Flaminia Talos, MD, PhD
Project Title: "Directed Differentiation and Transdifferentiation to Prostate and Bladder Epithelia"
Institution: Columbia University Medical Center
Mentor: Michael Shen, PhD
Sponsor: AUA New York Section Research Scholar Endowment Fund
In recent years, the field of stem cell biology became extremely interesting through the breakthrough discovery that only four factors known to maintain embryonic stem cells in an undifferentiated state are also able to "reprogram" terminally differentiated adult cells, such as cells derived from skin connective tissue to a pluripotent state similar to embryonic stem cells. This discovery eliminates the ethical problems related to harvesting and manipulating embryonic stem cells and opens new possibilities for regenerative personalized medicine. However, in order to be used in organ rehabilitation, the induced pluripotent stem cells have to be re-differentiated into desired target tissue, a process which is lengthy and inefficient. Dr. Talos' research proposes to use the same type of approach, i.e., to load tissue-specific master regulator factors into easily accessible cell types in order to re-direct their functionality towards other type of tissues which are not so readily accessible. Specifically, Dr. Talos proposes to convert connective cells from the skin into bladder and prostate epithelium. This would generate new model systems to study prostate epithelial pathologies and would be directly beneficial for patients with bladder exstrophy or who need cystoplasty following surgery for bladder cancer.
Dan Wang, PhD
Project Title: "Role of PRP8 in Regulating AR Intracellular Trafficking in Prostate Cancer Cells"
Institution: University of Pittsburgh
Mentor: Zhou Wang, PhD
Sponsor: AUA Northeastern Section Research Scholar Endowment Fund
The goal of Dr. Wang's research is to identify novel proteins regulating androgen receptor localization and prostate cancer progression to castration-resistance.
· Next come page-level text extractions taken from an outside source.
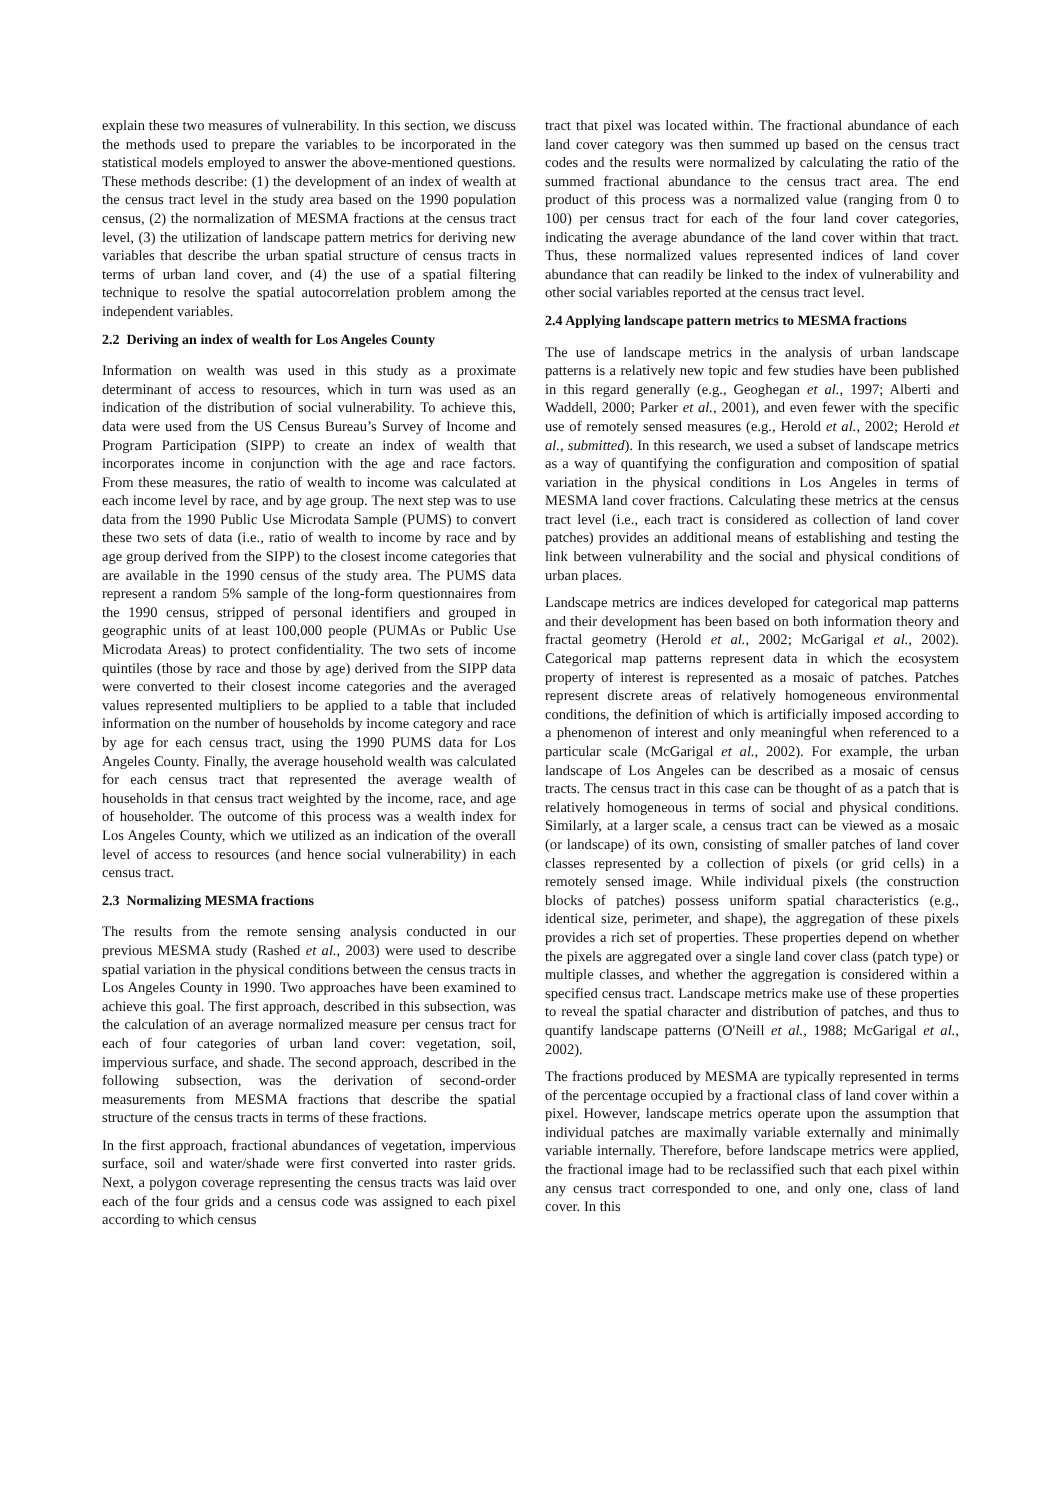explain these two measures of vulnerability. In this section, we discuss the methods used to prepare the variables to be incorporated in the statistical models employed to answer the above-mentioned questions. These methods describe: (1) the development of an index of wealth at the census tract level in the study area based on the 1990 population census, (2) the normalization of MESMA fractions at the census tract level, (3) the utilization of landscape pattern metrics for deriving new variables that describe the urban spatial structure of census tracts in terms of urban land cover, and (4) the use of a spatial filtering technique to resolve the spatial autocorrelation problem among the independent variables.
2.2 Deriving an index of wealth for Los Angeles County
Information on wealth was used in this study as a proximate determinant of access to resources, which in turn was used as an indication of the distribution of social vulnerability. To achieve this, data were used from the US Census Bureau’s Survey of Income and Program Participation (SIPP) to create an index of wealth that incorporates income in conjunction with the age and race factors. From these measures, the ratio of wealth to income was calculated at each income level by race, and by age group. The next step was to use data from the 1990 Public Use Microdata Sample (PUMS) to convert these two sets of data (i.e., ratio of wealth to income by race and by age group derived from the SIPP) to the closest income categories that are available in the 1990 census of the study area. The PUMS data represent a random 5% sample of the long-form questionnaires from the 1990 census, stripped of personal identifiers and grouped in geographic units of at least 100,000 people (PUMAs or Public Use Microdata Areas) to protect confidentiality. The two sets of income quintiles (those by race and those by age) derived from the SIPP data were converted to their closest income categories and the averaged values represented multipliers to be applied to a table that included information on the number of households by income category and race by age for each census tract, using the 1990 PUMS data for Los Angeles County. Finally, the average household wealth was calculated for each census tract that represented the average wealth of households in that census tract weighted by the income, race, and age of householder. The outcome of this process was a wealth index for Los Angeles County, which we utilized as an indication of the overall level of access to resources (and hence social vulnerability) in each census tract.
2.3 Normalizing MESMA fractions
The results from the remote sensing analysis conducted in our previous MESMA study (Rashed et al., 2003) were used to describe spatial variation in the physical conditions between the census tracts in Los Angeles County in 1990. Two approaches have been examined to achieve this goal. The first approach, described in this subsection, was the calculation of an average normalized measure per census tract for each of four categories of urban land cover: vegetation, soil, impervious surface, and shade. The second approach, described in the following subsection, was the derivation of second-order measurements from MESMA fractions that describe the spatial structure of the census tracts in terms of these fractions.
In the first approach, fractional abundances of vegetation, impervious surface, soil and water/shade were first converted into raster grids. Next, a polygon coverage representing the census tracts was laid over each of the four grids and a census code was assigned to each pixel according to which census
tract that pixel was located within. The fractional abundance of each land cover category was then summed up based on the census tract codes and the results were normalized by calculating the ratio of the summed fractional abundance to the census tract area. The end product of this process was a normalized value (ranging from 0 to 100) per census tract for each of the four land cover categories, indicating the average abundance of the land cover within that tract. Thus, these normalized values represented indices of land cover abundance that can readily be linked to the index of vulnerability and other social variables reported at the census tract level.
2.4 Applying landscape pattern metrics to MESMA fractions
The use of landscape metrics in the analysis of urban landscape patterns is a relatively new topic and few studies have been published in this regard generally (e.g., Geoghegan et al., 1997; Alberti and Waddell, 2000; Parker et al., 2001), and even fewer with the specific use of remotely sensed measures (e.g., Herold et al., 2002; Herold et al., submitted). In this research, we used a subset of landscape metrics as a way of quantifying the configuration and composition of spatial variation in the physical conditions in Los Angeles in terms of MESMA land cover fractions. Calculating these metrics at the census tract level (i.e., each tract is considered as collection of land cover patches) provides an additional means of establishing and testing the link between vulnerability and the social and physical conditions of urban places.
Landscape metrics are indices developed for categorical map patterns and their development has been based on both information theory and fractal geometry (Herold et al., 2002; McGarigal et al., 2002). Categorical map patterns represent data in which the ecosystem property of interest is represented as a mosaic of patches. Patches represent discrete areas of relatively homogeneous environmental conditions, the definition of which is artificially imposed according to a phenomenon of interest and only meaningful when referenced to a particular scale (McGarigal et al., 2002). For example, the urban landscape of Los Angeles can be described as a mosaic of census tracts. The census tract in this case can be thought of as a patch that is relatively homogeneous in terms of social and physical conditions. Similarly, at a larger scale, a census tract can be viewed as a mosaic (or landscape) of its own, consisting of smaller patches of land cover classes represented by a collection of pixels (or grid cells) in a remotely sensed image. While individual pixels (the construction blocks of patches) possess uniform spatial characteristics (e.g., identical size, perimeter, and shape), the aggregation of these pixels provides a rich set of properties. These properties depend on whether the pixels are aggregated over a single land cover class (patch type) or multiple classes, and whether the aggregation is considered within a specified census tract. Landscape metrics make use of these properties to reveal the spatial character and distribution of patches, and thus to quantify landscape patterns (O'Neill et al., 1988; McGarigal et al., 2002).
The fractions produced by MESMA are typically represented in terms of the percentage occupied by a fractional class of land cover within a pixel. However, landscape metrics operate upon the assumption that individual patches are maximally variable externally and minimally variable internally. Therefore, before landscape metrics were applied, the fractional image had to be reclassified such that each pixel within any census tract corresponded to one, and only one, class of land cover. In this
Prostate cancer is the second most common cause of cancer deaths among men in the U.S., and the androgen receptor (AR) is a key protein in prostate cancer development and progression. In early stage prostate cancer, AR localization is androgen dependent, and the patients are favorably responsive to androgen ablation treatment. As prostate cancer progresses, AR localization becomes androgen-independent and the cancer becomes castration-resistant. Dr. Wang's research will utilize the latest molecular biology techniques to investigate novel proteins regulating AR localization, and examine whether these proteins can restore androgen dependence in advanced prostate cancer. This study is expected to provide insights on mechanisms underlying prostate cancer development and may provide novel therapeutic targets for castration-resistant prostate cancer.